= Thomas Scrope (1723–1792) =

Thomas Scrope (1723–1792) was an English landowner and Wilkite politician. He inherited while still young Coleby Hall, at Coleby in Lincolnshire, and represented Lincoln in the House of Commons from 1768 to 1774. His time in public life was interrupted by two brief periods during which he was confined as a lunatic.

==Life==
He was the fifth son of Gervase Scrope of Cockerington and his wife Frances Lister, daughter of Thomas Lister. He was educated at Lincoln School and matriculated at Christ Church, Oxford in 1740.

Scrope put himself forward as a candidate in a 1756 by-election for New Romney. He was a "freak candidate", according to Brooke, and withdrew on finding he lack serious support; in the end Rose Fuller was unopposed. When Scrope in 1757 commanded a militia company under Sir John Cust, 3rd Baronet, Cust found him troublesome.
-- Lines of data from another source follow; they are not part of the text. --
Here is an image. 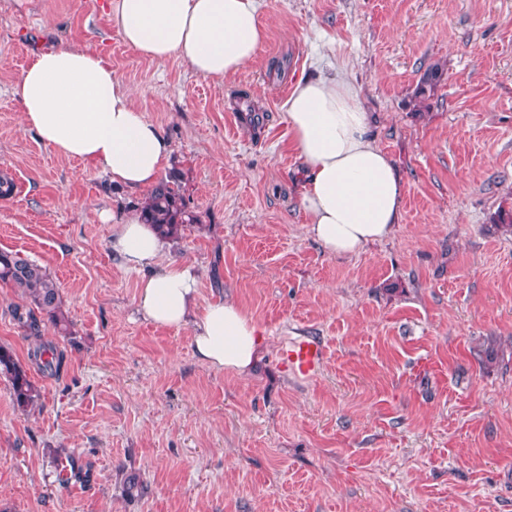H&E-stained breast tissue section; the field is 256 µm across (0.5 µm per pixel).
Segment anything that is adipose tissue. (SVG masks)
I'll return each instance as SVG.
<instances>
[{"label":"adipose tissue","instance_id":"1","mask_svg":"<svg viewBox=\"0 0 512 512\" xmlns=\"http://www.w3.org/2000/svg\"><path fill=\"white\" fill-rule=\"evenodd\" d=\"M124 42L162 63L176 57L196 74L221 79L251 62L266 30L258 0H106ZM25 130L57 155L81 162L131 191L157 184L173 156L162 129L136 108L131 90L100 53L65 43L35 49L12 88ZM284 119L305 172L300 205L306 230L333 256L351 257L391 236L403 187L390 157L367 136L358 91L336 79L298 81ZM98 218L111 248L140 272L136 306L159 327L192 325L197 358L216 370L249 374L259 359L256 324L233 300L198 305L193 268L171 259L166 242L138 216Z\"/></svg>","mask_w":512,"mask_h":512}]
</instances>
Standing at Lincoln in 1761, Scrope came bottom of the poll. He petitioned against the election of Coningsby Sibthorp alleging bribery. The petition was withdrawn but Scrope was aggrieved at Sir William Meredith's failure to promote him, and made a scene from the Commons gallery on 18 November 1761, heckling Cust, the Speaker of the House. He was confined to a madhouse for about a month, writing an apology to Cust on 31 December.
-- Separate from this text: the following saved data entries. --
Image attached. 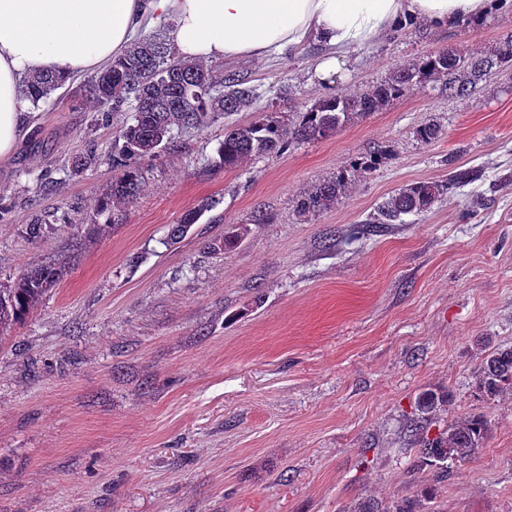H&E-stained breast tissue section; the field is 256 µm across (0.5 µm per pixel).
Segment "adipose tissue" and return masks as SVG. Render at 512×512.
I'll return each mask as SVG.
<instances>
[{
  "instance_id": "obj_1",
  "label": "adipose tissue",
  "mask_w": 512,
  "mask_h": 512,
  "mask_svg": "<svg viewBox=\"0 0 512 512\" xmlns=\"http://www.w3.org/2000/svg\"><path fill=\"white\" fill-rule=\"evenodd\" d=\"M493 0H0V160L22 135L25 77L69 78L123 54L145 22L168 23L180 58L219 62L280 56L313 41L327 50L325 80L351 49L382 38L400 19L482 22Z\"/></svg>"
}]
</instances>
In 1764 Scrope was unsuccessful in the by-election at Aylesbury caused by the expulsion from parliament of John Wilkes, using the slogan "Wilkes and Liberty". In May that year a commission of lunacy had Scrope confined, for six months. Scrope used systematic bribery to come top of the poll at Lincoln in 1768.

==Family==
Scrope married in 1780, Eliza Maria Clay, daughter of William Clay of Southwell, Nottinghamshire. The couple had no children. Eliza survived him, marrying again to Albemarle Bertie, and dying in 1806. Most of the old Lister estates then passed to Stephen Tempest of Broughton-in-Craven.